What characterises bryophytes?
All bryophytes (except for one) are autotrophic via photosynthesis and chlorophyll. They can vary in size from just over a millimetre to well over a meter long, or large cushions for a single moss individual.
Bryophytes differ from other land plants by having a dominant gametophyte and a simple, reduced sporophyte, which is dependent on the gametophyte. In contrast, vascular plants have a dominant sporophyte, which develops out of the male (pollen) and female (embryo) gametophytes. Unlike flowering plants, which reproduce by seeds, bryophytes reproduce by spores. Unlike vascular plants, bryophytes lack roots and an internal vascular system of xylem and phloem. Therefore, they are also commonly referred to as nonvascular plants. Instead, bryophytes have rhizoids: hair-like structures anchoring organisms to substratum and facilitating the absorption of minerals and water by simple capillary action.
Some bryophytes (e.g. Polytrichales), however, have a primitive conducting tissue, enabling them to transport nutrients within the shoot. Generally, water and nutrient uptake is done through the gametophyte surfaces that are above the ground. Bryophytes lack lignin and stomata, which is used by vascular plants for regulating water loss.

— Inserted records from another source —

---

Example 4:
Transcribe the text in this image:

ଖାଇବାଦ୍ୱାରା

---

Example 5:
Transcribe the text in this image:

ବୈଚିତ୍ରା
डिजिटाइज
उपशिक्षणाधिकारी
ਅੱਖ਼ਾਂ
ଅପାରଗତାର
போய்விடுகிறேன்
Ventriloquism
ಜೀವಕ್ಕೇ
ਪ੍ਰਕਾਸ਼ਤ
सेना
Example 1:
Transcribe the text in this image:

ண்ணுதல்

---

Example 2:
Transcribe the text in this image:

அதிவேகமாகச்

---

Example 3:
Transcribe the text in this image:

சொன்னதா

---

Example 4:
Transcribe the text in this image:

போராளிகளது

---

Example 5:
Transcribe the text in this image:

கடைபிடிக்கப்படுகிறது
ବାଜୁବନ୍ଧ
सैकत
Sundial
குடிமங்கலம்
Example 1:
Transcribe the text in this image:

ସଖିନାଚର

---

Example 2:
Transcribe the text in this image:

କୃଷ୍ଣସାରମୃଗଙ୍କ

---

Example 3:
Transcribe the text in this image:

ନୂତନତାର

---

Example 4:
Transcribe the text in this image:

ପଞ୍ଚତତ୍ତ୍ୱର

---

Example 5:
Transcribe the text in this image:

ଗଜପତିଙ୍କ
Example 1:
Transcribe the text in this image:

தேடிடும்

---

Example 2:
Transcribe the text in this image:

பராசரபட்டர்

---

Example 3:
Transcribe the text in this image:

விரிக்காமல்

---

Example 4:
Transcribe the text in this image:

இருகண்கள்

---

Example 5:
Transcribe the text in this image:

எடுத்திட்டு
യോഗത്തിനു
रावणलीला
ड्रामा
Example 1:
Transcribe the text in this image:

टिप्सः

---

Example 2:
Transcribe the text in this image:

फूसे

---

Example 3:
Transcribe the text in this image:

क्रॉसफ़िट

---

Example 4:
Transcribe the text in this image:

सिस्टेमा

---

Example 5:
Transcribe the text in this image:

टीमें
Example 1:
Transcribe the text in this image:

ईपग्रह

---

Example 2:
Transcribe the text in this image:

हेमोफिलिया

Bryophytes - a collective term
Bryophytes do not have any taxonomic status; however, it is a collective term, consisting of three distinct, relatively unspecialised plant phyla. Recently, it has been suggested to raise a fourth group to phylum rank, but this has not been widely accepted yet (Glime 2007). The 3 widely recognized phyla are:
Roughly 215 species worldwide, however no representatives in the Arctic. Plants resemble a more or less flattened sheet (called thallus) and sporophytes develop within the gametophyte, protruding as horn-like structures, giving the hornworts their name. Fun-fact: hornworts have typically only 1 chloroplast per cell. (More info can be found here)

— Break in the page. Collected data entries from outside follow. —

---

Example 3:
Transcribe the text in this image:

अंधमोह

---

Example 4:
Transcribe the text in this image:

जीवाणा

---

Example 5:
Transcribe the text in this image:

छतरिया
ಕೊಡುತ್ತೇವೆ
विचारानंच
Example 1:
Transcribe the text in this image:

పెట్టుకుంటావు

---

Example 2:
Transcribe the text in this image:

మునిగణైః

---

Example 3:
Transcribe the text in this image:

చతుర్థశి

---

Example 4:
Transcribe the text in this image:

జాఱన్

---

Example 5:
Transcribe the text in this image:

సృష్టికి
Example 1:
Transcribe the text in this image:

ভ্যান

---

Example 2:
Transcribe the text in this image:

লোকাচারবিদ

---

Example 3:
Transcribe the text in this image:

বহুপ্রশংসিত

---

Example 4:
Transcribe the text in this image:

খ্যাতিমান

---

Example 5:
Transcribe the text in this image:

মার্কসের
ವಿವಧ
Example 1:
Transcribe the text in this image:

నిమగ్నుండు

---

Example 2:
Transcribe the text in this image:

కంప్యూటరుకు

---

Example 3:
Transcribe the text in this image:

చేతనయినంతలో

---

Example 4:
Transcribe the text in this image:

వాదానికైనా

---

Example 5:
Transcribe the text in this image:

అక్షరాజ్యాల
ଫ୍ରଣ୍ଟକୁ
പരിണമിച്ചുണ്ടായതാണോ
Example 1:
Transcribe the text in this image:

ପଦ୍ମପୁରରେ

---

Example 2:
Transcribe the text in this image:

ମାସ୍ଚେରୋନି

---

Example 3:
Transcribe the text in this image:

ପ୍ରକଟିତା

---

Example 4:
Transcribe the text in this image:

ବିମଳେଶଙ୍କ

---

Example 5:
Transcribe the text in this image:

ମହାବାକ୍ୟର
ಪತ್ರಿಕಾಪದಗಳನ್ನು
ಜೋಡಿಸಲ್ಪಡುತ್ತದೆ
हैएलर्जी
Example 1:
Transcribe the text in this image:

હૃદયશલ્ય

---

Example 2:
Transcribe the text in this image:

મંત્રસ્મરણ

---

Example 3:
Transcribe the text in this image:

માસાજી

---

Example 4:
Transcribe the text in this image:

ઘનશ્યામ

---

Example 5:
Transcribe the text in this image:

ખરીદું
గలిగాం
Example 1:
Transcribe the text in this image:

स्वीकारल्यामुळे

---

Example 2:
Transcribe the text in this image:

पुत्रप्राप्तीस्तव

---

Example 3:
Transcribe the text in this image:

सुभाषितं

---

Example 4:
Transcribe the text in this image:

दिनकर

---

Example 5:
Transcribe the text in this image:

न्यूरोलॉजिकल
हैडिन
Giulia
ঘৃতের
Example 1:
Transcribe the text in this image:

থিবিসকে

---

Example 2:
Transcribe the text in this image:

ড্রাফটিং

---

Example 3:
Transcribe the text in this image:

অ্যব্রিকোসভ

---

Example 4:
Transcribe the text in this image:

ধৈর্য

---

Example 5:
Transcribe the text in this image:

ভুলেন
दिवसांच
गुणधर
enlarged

There are an estimated 5000 to 7500 species world-wide. Liverworts can either have a thallose plant body, or they can be leafy, similar to mosses. Like mosses, liverworts form sporophytes on the surface of the gametophyte. Differences between liverworts and mosses are presented in the table below (more info can be found here).
As often in taxonomy, several phylogenies are proposed for liverworts. Here we present one of them, where the liverworts are sub-divided into two classes (Goffinet & Shaw 2009): a) Marchantiopsida and b) Jungermanniopsida. The latter makes up approximate 90% of all known arctic liverworts. Marchantiopsida is characterized by species with a thallus: a flat, branching, ribbon-shaped body with lobes. While leaves, roots, and stems are missing, the thallus itself shows an intriguing differentiation in upper and lower tissue, with rhizoids on the lower surface and pores on the upper surface, which permit gas exchange. The order Jungermanniopsida, often called leafy liverworts, typically have leaves arranged in two lateral rows and a third row of smaller leaves present on the ventral side, which is flattened to the substrate.
There are about 9000-13000 moss species world-wide. Mosses have a leafy plant body (stems with leaves). Bryophyta differentiate from other bryophytes as they have branching protonema that develops from a single spore. Multiple leafy stems grow upwards from the protonema, forming mats or cushions.
Bryophyta taxonomic classification is still highly contested and many competing theories exist.. Glime (2007) operates with 6 classes: Andreaeopsida, Andreaeobryopsida, Bryopsida (95% of described species), Polytrichopsida, Sphagnopsida (peat moss, by some considered own phylum) and Takakiopsida. Takaliopsida were until now not found in the Arctic. (Other suggestions e.g. Vitt et al. 2014 and Cox et al. 2010)
The hornworts are not represented in the Arctic, while liverworts and mosses are commonly distributed. For reference and extended intro see Budke et al. 2018.
“Which bryophyte is it?” is a useful key to help identify bryophytes.